§ Aim of the task
In the records below, copy out word for word the lines running from the line containing "AGENCY CONTACT CENTER" through the line containing "that the car", including both of those lines.

§ Given data
══════
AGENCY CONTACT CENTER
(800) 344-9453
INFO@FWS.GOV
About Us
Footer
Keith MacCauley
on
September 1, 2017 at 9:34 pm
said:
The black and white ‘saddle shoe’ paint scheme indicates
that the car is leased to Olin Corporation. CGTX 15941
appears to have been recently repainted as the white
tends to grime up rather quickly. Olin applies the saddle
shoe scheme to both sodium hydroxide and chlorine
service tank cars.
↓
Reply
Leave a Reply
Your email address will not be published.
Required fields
══════
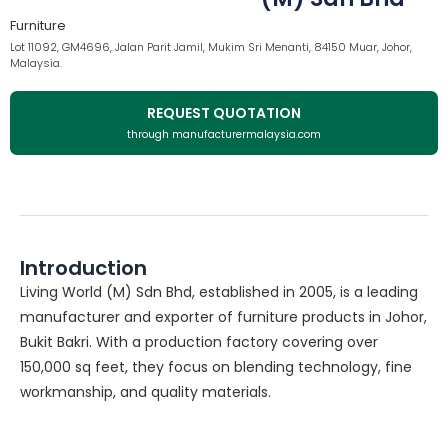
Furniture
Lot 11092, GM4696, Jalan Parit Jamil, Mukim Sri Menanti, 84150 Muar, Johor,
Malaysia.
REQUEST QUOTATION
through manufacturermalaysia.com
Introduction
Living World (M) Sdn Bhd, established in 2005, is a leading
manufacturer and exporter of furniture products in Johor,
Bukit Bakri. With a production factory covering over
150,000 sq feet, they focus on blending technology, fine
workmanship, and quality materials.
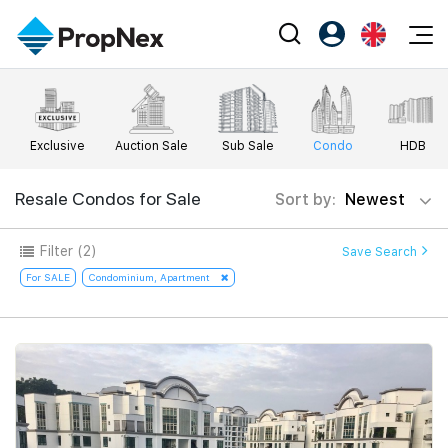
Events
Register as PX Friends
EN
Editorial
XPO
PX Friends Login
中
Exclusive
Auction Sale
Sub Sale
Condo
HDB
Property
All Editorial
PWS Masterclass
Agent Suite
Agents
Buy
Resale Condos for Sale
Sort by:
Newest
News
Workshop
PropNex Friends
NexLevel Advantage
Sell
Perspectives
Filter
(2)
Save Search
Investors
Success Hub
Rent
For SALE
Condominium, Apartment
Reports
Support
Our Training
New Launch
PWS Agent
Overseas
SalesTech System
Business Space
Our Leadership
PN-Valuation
══════
§ Answer space
AGENCY CONTACT CENTER
(800) 344-9453
INFO@FWS.GOV
About Us
Footer
Keith MacCauley
on
September 1, 2017 at 9:34 pm
said:
The black and white ‘saddle shoe’ paint scheme indicates
that the car is leased to Olin Corporation. CGTX 15941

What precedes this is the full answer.